Exercise aim » An exact copy of all the data, minus the images, is required.

··· Supplied information ···

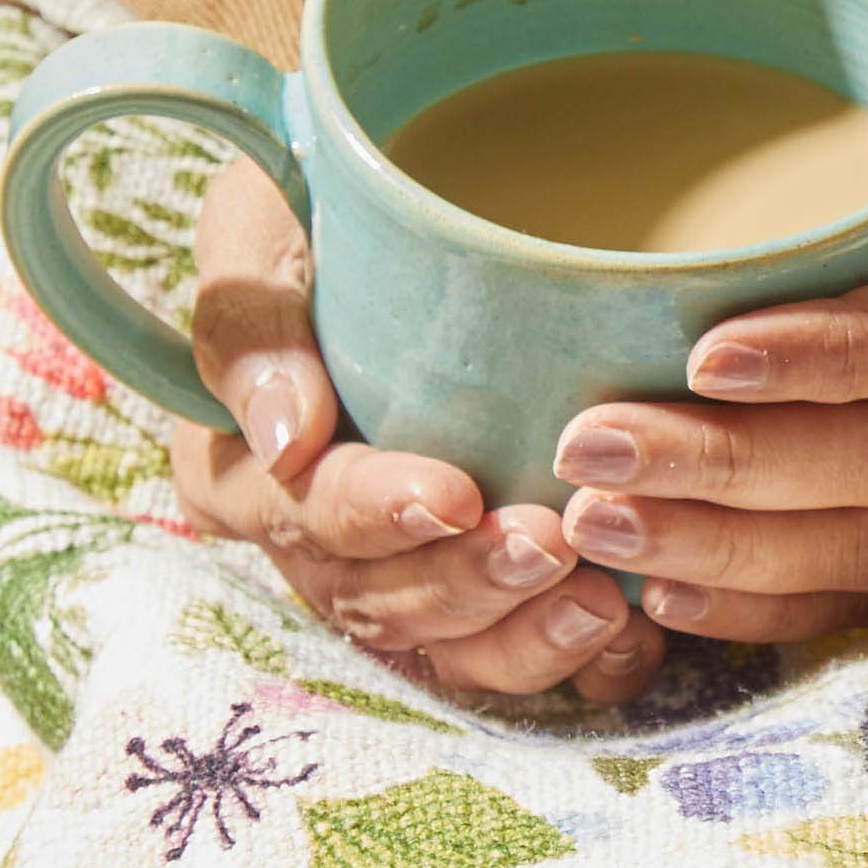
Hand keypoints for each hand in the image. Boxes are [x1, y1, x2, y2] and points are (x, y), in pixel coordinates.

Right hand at [172, 157, 664, 704]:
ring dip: (522, 638)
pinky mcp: (475, 597)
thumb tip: (285, 437)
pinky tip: (629, 635)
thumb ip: (251, 316)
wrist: (416, 210)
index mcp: (237, 467)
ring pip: (446, 650)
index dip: (371, 515)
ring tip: (603, 602)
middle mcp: (310, 543)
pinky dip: (577, 661)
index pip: (297, 513)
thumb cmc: (319, 206)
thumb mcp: (262, 221)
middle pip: (374, 599)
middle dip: (465, 585)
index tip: (453, 494)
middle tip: (551, 544)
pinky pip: (518, 657)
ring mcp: (394, 579)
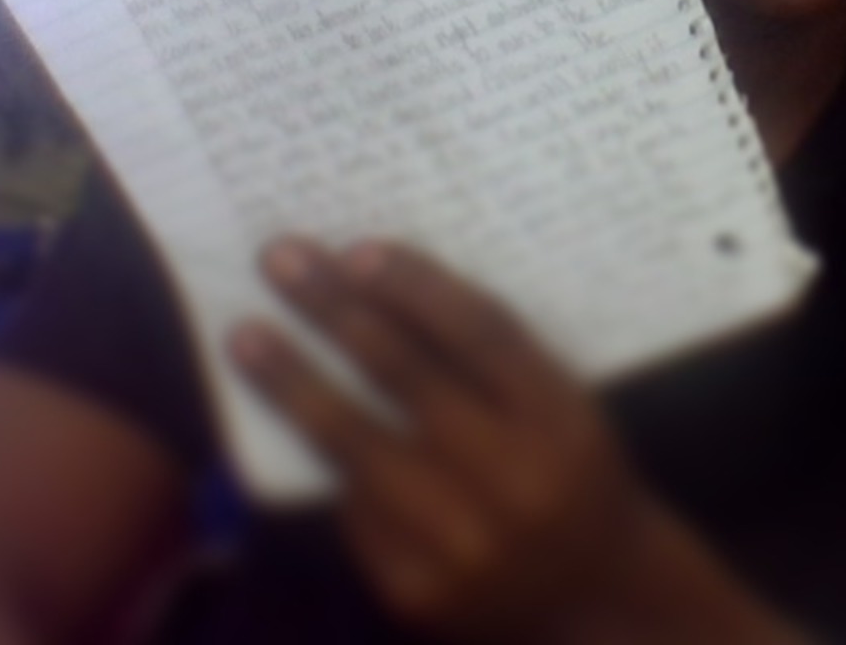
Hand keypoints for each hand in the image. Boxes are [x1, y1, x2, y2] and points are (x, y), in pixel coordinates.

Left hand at [230, 240, 649, 642]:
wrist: (599, 595)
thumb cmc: (574, 477)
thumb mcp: (565, 410)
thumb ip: (499, 363)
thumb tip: (385, 287)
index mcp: (562, 422)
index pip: (481, 335)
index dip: (416, 288)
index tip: (357, 250)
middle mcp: (514, 480)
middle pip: (409, 377)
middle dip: (336, 312)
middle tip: (281, 261)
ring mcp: (462, 542)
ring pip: (359, 447)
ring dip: (293, 384)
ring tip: (246, 337)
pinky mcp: (417, 590)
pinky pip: (356, 513)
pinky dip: (329, 468)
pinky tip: (295, 429)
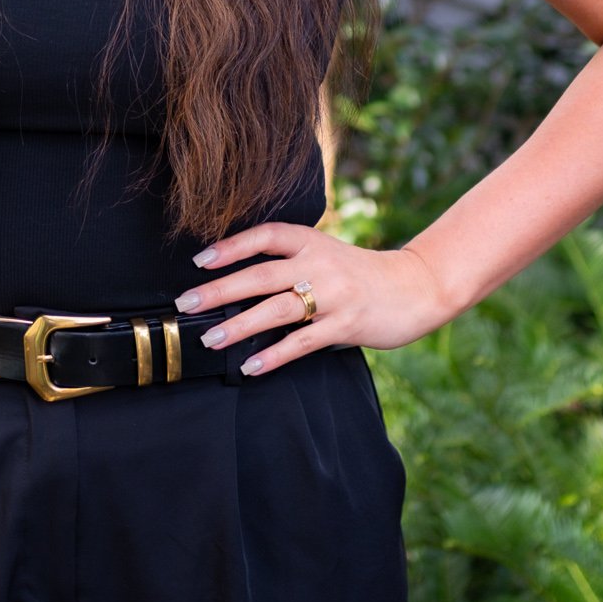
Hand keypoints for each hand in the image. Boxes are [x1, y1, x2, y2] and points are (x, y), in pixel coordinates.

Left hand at [171, 222, 450, 375]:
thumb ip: (292, 261)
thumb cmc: (361, 273)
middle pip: (261, 274)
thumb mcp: (326, 254)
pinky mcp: (345, 325)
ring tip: (211, 339)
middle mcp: (320, 263)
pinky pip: (302, 342)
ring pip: (277, 308)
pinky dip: (273, 355)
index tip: (199, 259)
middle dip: (220, 289)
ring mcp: (333, 295)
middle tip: (187, 303)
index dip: (231, 245)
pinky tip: (250, 365)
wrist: (416, 287)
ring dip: (240, 325)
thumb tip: (239, 278)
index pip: (265, 236)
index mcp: (312, 241)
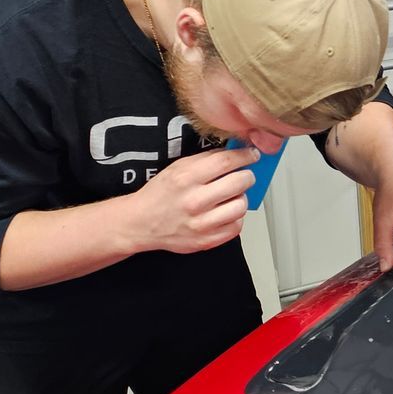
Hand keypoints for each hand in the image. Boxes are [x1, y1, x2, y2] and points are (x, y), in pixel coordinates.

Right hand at [129, 146, 256, 253]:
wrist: (140, 223)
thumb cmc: (159, 195)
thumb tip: (234, 153)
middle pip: (239, 183)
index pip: (226, 161)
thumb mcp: (176, 168)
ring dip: (241, 198)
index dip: (245, 156)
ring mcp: (200, 224)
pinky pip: (236, 227)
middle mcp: (194, 201)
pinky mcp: (205, 241)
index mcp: (186, 178)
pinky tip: (225, 213)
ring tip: (231, 196)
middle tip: (244, 176)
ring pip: (241, 206)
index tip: (252, 155)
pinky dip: (235, 218)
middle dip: (247, 176)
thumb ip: (205, 160)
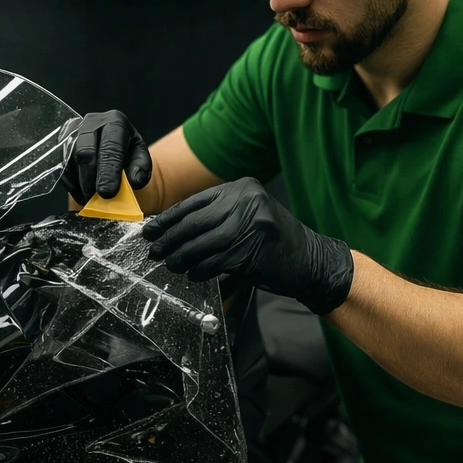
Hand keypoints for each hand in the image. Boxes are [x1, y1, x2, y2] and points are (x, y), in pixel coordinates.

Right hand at [61, 110, 151, 203]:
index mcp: (115, 122)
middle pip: (85, 151)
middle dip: (90, 179)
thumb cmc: (126, 152)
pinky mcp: (60, 146)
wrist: (111, 145)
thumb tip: (135, 181)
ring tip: (90, 199)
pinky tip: (82, 194)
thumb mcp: (140, 157)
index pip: (110, 147)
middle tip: (95, 198)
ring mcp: (73, 133)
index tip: (108, 193)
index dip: (108, 172)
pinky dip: (71, 185)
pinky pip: (61, 168)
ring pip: (70, 161)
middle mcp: (91, 123)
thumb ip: (141, 169)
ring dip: (79, 184)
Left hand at [141, 177, 353, 314]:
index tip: (151, 230)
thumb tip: (172, 228)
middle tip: (154, 250)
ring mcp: (250, 225)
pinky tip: (192, 274)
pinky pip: (214, 261)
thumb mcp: (248, 215)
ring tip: (170, 264)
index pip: (194, 202)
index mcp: (242, 188)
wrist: (311, 260)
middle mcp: (246, 201)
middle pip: (194, 222)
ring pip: (201, 243)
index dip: (168, 218)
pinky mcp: (250, 250)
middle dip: (169, 238)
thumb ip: (216, 216)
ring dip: (180, 257)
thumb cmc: (274, 241)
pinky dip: (199, 269)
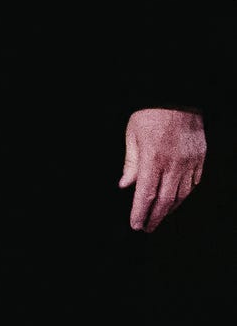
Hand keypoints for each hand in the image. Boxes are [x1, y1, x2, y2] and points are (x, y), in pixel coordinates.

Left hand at [120, 107, 205, 232]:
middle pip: (166, 200)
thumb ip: (130, 162)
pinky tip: (176, 199)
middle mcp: (174, 163)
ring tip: (159, 216)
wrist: (177, 97)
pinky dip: (184, 194)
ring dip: (170, 209)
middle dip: (155, 217)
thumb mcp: (132, 134)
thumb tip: (125, 185)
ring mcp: (190, 161)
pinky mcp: (200, 157)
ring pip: (182, 194)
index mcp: (153, 158)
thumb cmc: (150, 113)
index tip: (136, 225)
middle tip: (147, 228)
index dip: (140, 212)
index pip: (146, 194)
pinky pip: (194, 182)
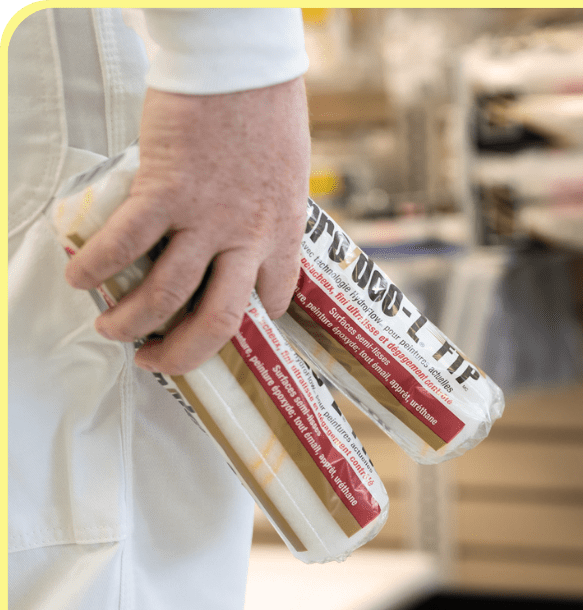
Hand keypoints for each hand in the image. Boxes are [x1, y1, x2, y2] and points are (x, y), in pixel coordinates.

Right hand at [65, 77, 309, 374]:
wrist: (241, 62)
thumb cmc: (267, 110)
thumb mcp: (287, 173)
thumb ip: (266, 209)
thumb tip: (243, 228)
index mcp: (281, 233)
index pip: (274, 298)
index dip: (255, 320)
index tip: (232, 326)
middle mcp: (246, 238)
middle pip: (217, 321)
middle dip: (182, 353)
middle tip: (156, 359)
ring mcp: (205, 218)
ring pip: (166, 295)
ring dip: (132, 322)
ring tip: (111, 330)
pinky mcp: (165, 190)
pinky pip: (125, 242)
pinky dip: (97, 267)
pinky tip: (79, 279)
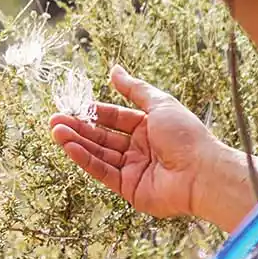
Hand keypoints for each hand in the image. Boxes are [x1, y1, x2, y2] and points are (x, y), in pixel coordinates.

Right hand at [50, 65, 218, 221]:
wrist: (202, 172)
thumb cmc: (187, 136)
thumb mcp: (159, 104)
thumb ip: (134, 89)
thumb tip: (114, 69)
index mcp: (148, 128)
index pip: (115, 118)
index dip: (95, 113)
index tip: (74, 107)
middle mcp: (140, 149)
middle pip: (103, 137)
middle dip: (79, 128)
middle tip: (54, 120)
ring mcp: (134, 169)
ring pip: (99, 154)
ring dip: (77, 143)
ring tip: (56, 132)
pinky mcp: (129, 189)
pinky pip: (103, 172)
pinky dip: (86, 160)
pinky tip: (70, 148)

···

Answer to this exercise »
Hand keypoints for each hand in the image. Boxes are [x1, y1, x2, y2] and points are (x, y), in pixel coordinates.

Right hand at [172, 157, 664, 704]:
ring dip: (522, 638)
pinky mcp: (475, 597)
thumb tip: (285, 437)
pinky tip: (629, 635)
thumb ip: (251, 316)
wrist: (416, 210)
index mcp: (237, 467)
ring pip: (446, 650)
index dip: (371, 515)
ring tip: (603, 602)
middle mcp: (310, 543)
pinky dip: (577, 661)
index pip: (297, 513)
thumb cmc: (319, 206)
thumb mcp: (262, 221)
middle pip: (374, 599)
middle dip: (465, 585)
index tip: (453, 494)
middle tip: (551, 544)
pinky pip: (518, 657)
ring mcp: (394, 579)
Hand keypoints for each hand in the image. Boxes are [x1, y1, x2, y2] and points are (x, y), in pixel coordinates.

Left hand at [230, 240, 649, 642]:
wrist: (599, 595)
thumb cmc: (574, 477)
thumb mcp: (565, 410)
thumb ip: (499, 363)
thumb tip: (385, 287)
index mcp: (562, 422)
index pip: (481, 335)
index dip: (416, 288)
index tip: (357, 250)
middle mcp: (514, 480)
middle pip: (409, 377)
middle dip: (336, 312)
middle tip: (281, 261)
ring mcp: (462, 542)
ring pip: (359, 447)
ring dip: (293, 384)
ring tip: (246, 337)
pinky mcp: (417, 590)
pinky pip: (356, 513)
pinky dip: (329, 468)
pinky tip: (295, 429)
Hand keypoints for each hand in the image. Boxes are [x1, y1, x2, y2] and points are (x, y), in pixel coordinates.

Left hand at [171, 222, 450, 375]:
thumb ip: (292, 261)
thumb cmc: (361, 273)
middle pip: (261, 274)
thumb mcp: (326, 254)
pinky mcp: (345, 325)
ring tip: (211, 339)
middle mcp: (320, 263)
pinky pip: (302, 342)
ring pip: (277, 308)
pinky dip: (273, 355)
index tip: (199, 259)
middle dip: (220, 289)
ring mcp: (333, 295)
middle tip: (187, 303)
index dip: (231, 245)
pinky tip: (250, 365)
wrist: (416, 287)
ring dip: (240, 325)
thumb tip: (239, 278)
index pip: (265, 236)
index mcp: (312, 241)
Hand keypoints for each hand in the image. Boxes are [x1, y1, x2, y2] and points are (x, y), in pixel coordinates.

Right hand at [129, 146, 256, 253]:
wrist: (140, 223)
thumb cmc: (159, 195)
thumb tip: (234, 153)
middle pip: (239, 183)
index pip: (226, 161)
thumb mcp: (176, 168)
ring dip: (241, 198)
index dip: (245, 156)
ring mcp: (200, 224)
pinky pip: (236, 227)
middle mcp: (194, 201)
pinky mcp: (205, 241)
index mcp: (186, 178)
pinky tip: (225, 213)
ring tip: (231, 196)
middle tip: (244, 176)
ring pip: (241, 206)
index tip: (252, 155)
pinky dip: (235, 218)
middle dip: (247, 176)
thumb ip: (205, 160)
Hand keypoints for each hand in the image. Boxes are [x1, y1, x2, y2] and points are (x, y), in pixel coordinates.

Right hand at [61, 110, 151, 203]:
index mcp: (115, 122)
middle pip: (85, 151)
middle dip: (90, 179)
thumb cmc: (126, 152)
pinky mcp: (60, 146)
wrist: (111, 145)
thumb tip: (135, 181)
ring tip: (90, 199)
pinky tip: (82, 194)
thumb mcp: (140, 157)
index pip: (110, 147)
middle tip: (95, 198)
ring mcp: (73, 133)
index tip: (108, 193)
index dip: (108, 172)
pinky dip: (71, 185)
pinky pip: (61, 168)
ring pip: (70, 161)
middle mcp: (91, 123)
thumb ip: (141, 169)
ring dip: (79, 184)
Left hand at [141, 177, 353, 314]:
index tip: (151, 230)
thumb tip: (172, 228)
middle tip: (154, 250)
ring mcp: (250, 225)
pinky tip: (192, 274)
pinky pip: (214, 261)
thumb mcp: (248, 215)
ring tip: (170, 264)
index pip: (194, 202)
index mcp: (242, 188)
wrist: (311, 260)
middle mcp: (246, 201)
middle pip: (194, 222)
ring pip: (201, 243)
index dip: (168, 218)
pinky mcp: (250, 250)
middle dip: (169, 238)
thumb ip: (216, 216)
ring dip: (180, 257)
thumb cmc: (274, 241)
pinky dip: (199, 269)
Hand keypoints for each hand in the image. Boxes are [x1, y1, x2, y2] and points are (x, y), in pixel coordinates.

Left hand at [120, 107, 205, 232]:
middle pip: (166, 200)
thumb ip: (130, 162)
pinky tip: (176, 199)
middle mcp: (174, 163)
ring tip: (159, 216)
wrist: (177, 97)
pinky dip: (184, 194)
ring dip: (170, 209)
middle dip: (155, 217)
thumb mcp: (132, 134)
thumb tip: (125, 185)
ring mcp: (190, 161)
pinky mcp: (200, 157)
ring pip: (182, 194)
index mcp: (153, 158)
thumb cmc: (150, 113)
index tip: (136, 225)
middle tip: (147, 228)
index dip: (140, 212)
index pip: (146, 194)
pinky pip: (194, 182)
Hand keypoints for each hand in the image. Boxes are [x1, y1, x2, y2] and points are (x, y), in pixel coordinates.

Right hand at [65, 77, 309, 374]:
wrist: (241, 62)
thumb cmc: (267, 110)
thumb mcp: (287, 173)
thumb ip: (266, 209)
thumb tip: (243, 228)
index mcp: (281, 233)
index pip: (274, 298)
index dip: (255, 320)
index tip: (232, 326)
middle mcp: (246, 238)
middle pip: (217, 321)
middle dip: (182, 353)
middle tip: (156, 359)
ring mcp: (205, 218)
ring pip: (166, 295)
ring dip: (132, 322)
ring tip: (111, 330)
pinky mcp: (165, 190)
pinky pip: (125, 242)
pinky dip: (97, 267)
pinky tip: (79, 279)
Hand keypoints for each hand in the image. Boxes are [x1, y1, x2, y2] and points are (x, y), in pixel coordinates.

Right hand at [50, 65, 218, 221]:
wrist: (202, 172)
thumb cmc: (187, 136)
thumb mcp: (159, 104)
thumb ip: (134, 89)
thumb tip: (114, 69)
index mcp: (148, 128)
index pip: (115, 118)
index dip: (95, 113)
index tip: (74, 107)
middle mcp: (140, 149)
middle pip: (103, 137)
middle dip: (79, 128)
middle tip: (54, 120)
ring mcp: (134, 169)
ring pip: (99, 154)
ring dip: (77, 143)
ring tip: (56, 132)
pinky mcp: (129, 189)
pinky pip: (103, 172)
pinky dip: (86, 160)
pinky tip: (70, 148)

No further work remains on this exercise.